Month: February 2011

What Is ‘Big Data’?

I spent three glorious days at the Strata conference on “big data” earlier this month — in sunny Santa Clara, surrounded by statistics nerds. The confab, put on by the folks at O’Reilly, proved to be fertile ground for potential stories, as well as for new ways to convey them based on data.

But one question still nags me about this field: What is “big data” in the first place? After all, large data sets have been around for years — although it’s true that we’re now talking petabytes instead of lowly terabytes. Something else that isn’t so new: “data mining,” or the parsing of said data to find patterns, often using artificial intelligence. Furthermore, it’s not always the size of the data that matters; the visualization techniques being discussed at Strata, for example, could very well be used with smaller data sets.

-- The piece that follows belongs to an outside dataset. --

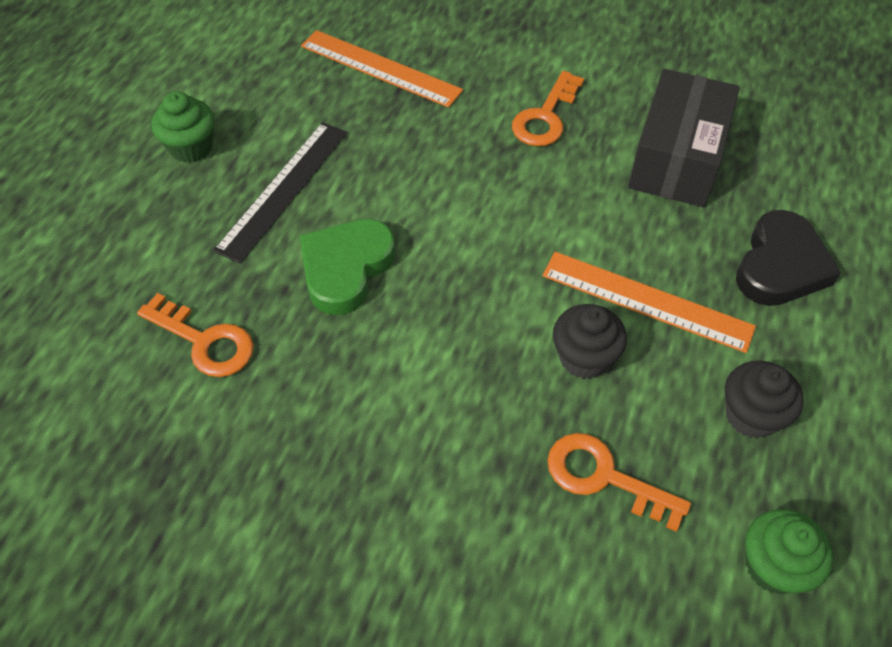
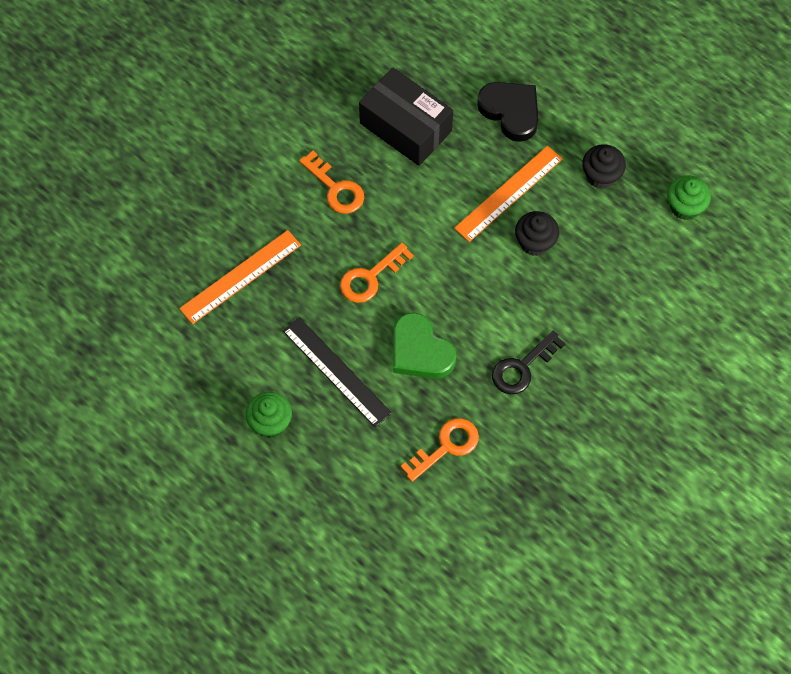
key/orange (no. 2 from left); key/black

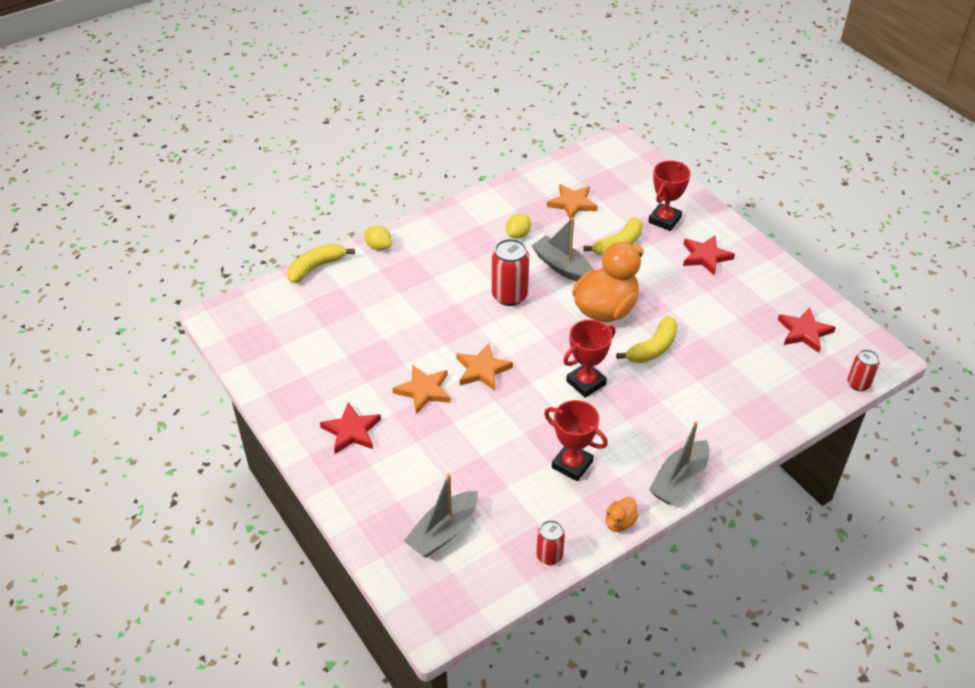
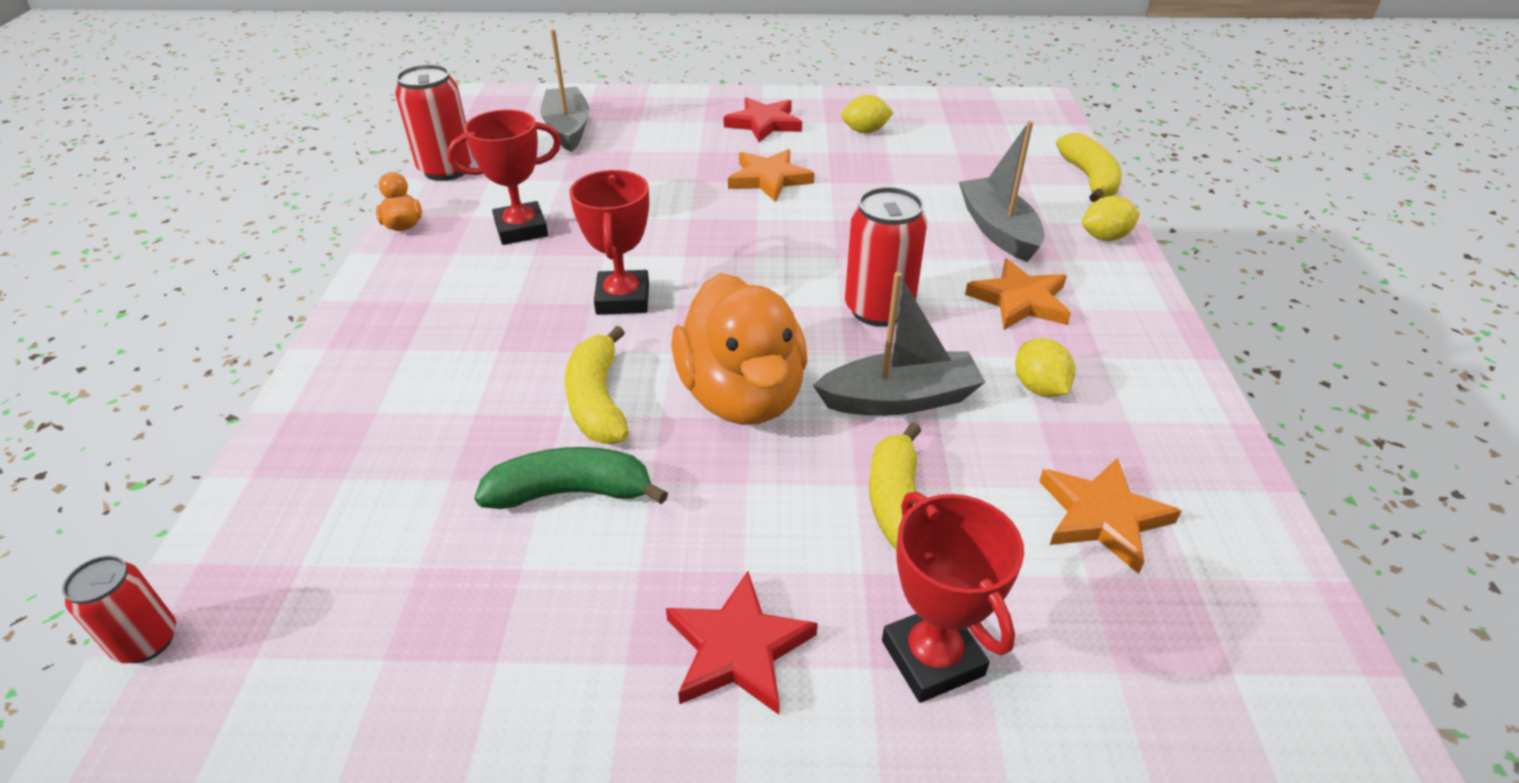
star/orange (no. 2 from left); can/red (no. 2 from left); boat/grey (no. 3 from left); star/red (no. 3 from left in the first image); banana/green; lemon/yellow (no. 1 from left)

What’s new isn’t just the size of the data involved, or even the fact that it’s being analyzed, but how important and accessible it now is. The point is that data are now everywhere, being scattered like so many breadcrumbs. Tyler Bell at O’Reilly Radar has a good post on the many metaphors being used to describe the concept — like “the new oil,” “data deluge” and my personal favorite, “data exhaust.”

Several folks at the conference posed “data science” as an alternative term to “big data,” and I think that works. It certainly broadens the subject and seems more understandable.